Final Project: Augmented Reality & Light Field Camera

COMPSCI 194-26: Computational Photography & Computer Vision (Fall 2021)
Alina Dan

Poor Man's Augmented Reality

Overview

For this project, I inserted a synthetic object into a video I took. Specifically, I projected a cube onto a box by using respective 2D and 3D coordinates along with a camera projection matrix.

Setup

To begin, I used a box with marked grid lines and filmed a video while rotating my camera around the box:

​ ​

Keypoints with Known 3D World Coordinates

Next, I chose 26 2D keypoints of the box and measured the box to get the points' corresponding 3D coordinates:

​ ​

Propogating Keypoints to Other Images in the Video

To keep track of these keypoints across all the frames of the video (since the 2D points were picked based on the first frame of the video), I used a tracker from OpenCV (cv2.TrackerMedianFlow). The tracking was quite good as there weren't any points that went missing due to the tracker losing them.

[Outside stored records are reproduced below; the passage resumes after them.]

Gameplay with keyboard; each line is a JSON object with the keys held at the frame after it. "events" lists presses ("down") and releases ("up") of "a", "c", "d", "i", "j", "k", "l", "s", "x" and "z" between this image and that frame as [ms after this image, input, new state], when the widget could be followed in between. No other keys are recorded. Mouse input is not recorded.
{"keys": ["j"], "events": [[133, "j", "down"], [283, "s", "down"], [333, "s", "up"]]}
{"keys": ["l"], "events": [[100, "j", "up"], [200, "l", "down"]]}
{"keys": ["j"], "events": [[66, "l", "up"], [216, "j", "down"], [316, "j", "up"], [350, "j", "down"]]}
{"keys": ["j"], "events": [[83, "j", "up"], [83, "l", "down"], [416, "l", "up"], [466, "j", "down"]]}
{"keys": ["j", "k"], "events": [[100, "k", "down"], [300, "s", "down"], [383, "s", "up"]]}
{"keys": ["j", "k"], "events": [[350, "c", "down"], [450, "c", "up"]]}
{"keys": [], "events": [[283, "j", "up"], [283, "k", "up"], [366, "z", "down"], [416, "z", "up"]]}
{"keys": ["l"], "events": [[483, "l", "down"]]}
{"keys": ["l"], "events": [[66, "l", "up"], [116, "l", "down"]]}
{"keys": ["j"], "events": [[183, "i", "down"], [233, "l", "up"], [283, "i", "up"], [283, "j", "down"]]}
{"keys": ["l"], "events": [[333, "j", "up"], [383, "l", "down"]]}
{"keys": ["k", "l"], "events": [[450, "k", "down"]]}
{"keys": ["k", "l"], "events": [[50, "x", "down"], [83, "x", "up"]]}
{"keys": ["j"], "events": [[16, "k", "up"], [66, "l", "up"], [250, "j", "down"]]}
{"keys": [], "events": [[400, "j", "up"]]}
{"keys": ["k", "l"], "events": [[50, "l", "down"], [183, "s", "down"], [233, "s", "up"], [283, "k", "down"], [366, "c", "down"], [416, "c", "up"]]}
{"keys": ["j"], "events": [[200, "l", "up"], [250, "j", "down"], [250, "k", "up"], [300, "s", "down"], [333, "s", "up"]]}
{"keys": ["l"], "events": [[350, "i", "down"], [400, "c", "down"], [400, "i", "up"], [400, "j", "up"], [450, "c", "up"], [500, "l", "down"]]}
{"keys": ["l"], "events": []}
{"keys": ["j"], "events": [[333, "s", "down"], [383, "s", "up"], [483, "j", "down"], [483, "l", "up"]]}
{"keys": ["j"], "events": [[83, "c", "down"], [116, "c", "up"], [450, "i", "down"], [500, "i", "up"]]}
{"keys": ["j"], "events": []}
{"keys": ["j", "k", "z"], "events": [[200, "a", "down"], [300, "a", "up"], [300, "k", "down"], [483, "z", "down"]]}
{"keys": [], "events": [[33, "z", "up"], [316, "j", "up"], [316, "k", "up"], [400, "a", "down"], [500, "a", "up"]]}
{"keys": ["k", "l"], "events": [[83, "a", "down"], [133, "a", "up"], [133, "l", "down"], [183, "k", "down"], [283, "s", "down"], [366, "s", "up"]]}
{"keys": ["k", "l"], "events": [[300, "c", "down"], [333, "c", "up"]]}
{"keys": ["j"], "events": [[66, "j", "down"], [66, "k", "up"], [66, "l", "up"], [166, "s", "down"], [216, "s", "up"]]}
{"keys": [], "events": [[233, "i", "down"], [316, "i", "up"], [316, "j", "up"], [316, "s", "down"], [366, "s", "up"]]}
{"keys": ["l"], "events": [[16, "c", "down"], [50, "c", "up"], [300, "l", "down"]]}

Here is how the tracking went in terms of allowing of propogation of the keypoints:

​ ​

Calibrating the Camera

With the 2D and 3D coordinates, I was able to use least squares to compute a camera projection matrix for each frame. This would allow me to project a cube onto the video in 2D based on 3D coordinates.

​ ​

Projecting a Cube in the Scene

After computing the projection matrix for each frame, I could then project and draw a cube onto the video based on its 3D coordinates. Here is the finalized video of the box with the projected cube:

​ ​

Lightfield Camera

Overview

For this project, I delved into the field of lightfield photography: the process of taking multiple images in a grid format and dynamically adjust the focus and aperture based on the photos taken.

Depth Refocusing

The first effect I worked on was being able to shift and average images within the collection such that it imitates focusing at different depth levels. This shifting allows for focusing on the foreground or background depending on the shift. For this, I took the grid's center image (the image taken at 8x8 since we have 17x17 viewpoints) and shifted all the pictures based on the equations:

x_shift = (x_i - x_center) * alpha

y_shift = (y_i - y_center) * alpha

where alpha is some constant that helps dictate what parts of the image to focus on and at. Here is a GIF depicting focusing based on different alpha values:

​ ​

Aperture Adjustment

The second part of this project involved implementing aperture adjustment for the lightfield photos. Over a range of different radii, I selected photos within the radius to select photos to be used in the averaging. Averaging a large number of images correlates to larger aperture whereas averaging over a small number of images correlates to a smaller aperture. Here are a few examples of different aperture due to different radii:

​ ​
Radius = 2
Radius = 6
​ ​

Learnings

This project was fun! It was nice getting to further see how we can use code and programming to implement what cameras do in real life. These things that we totally abstract away with the use of a camera is actually more complex and integral than we may think.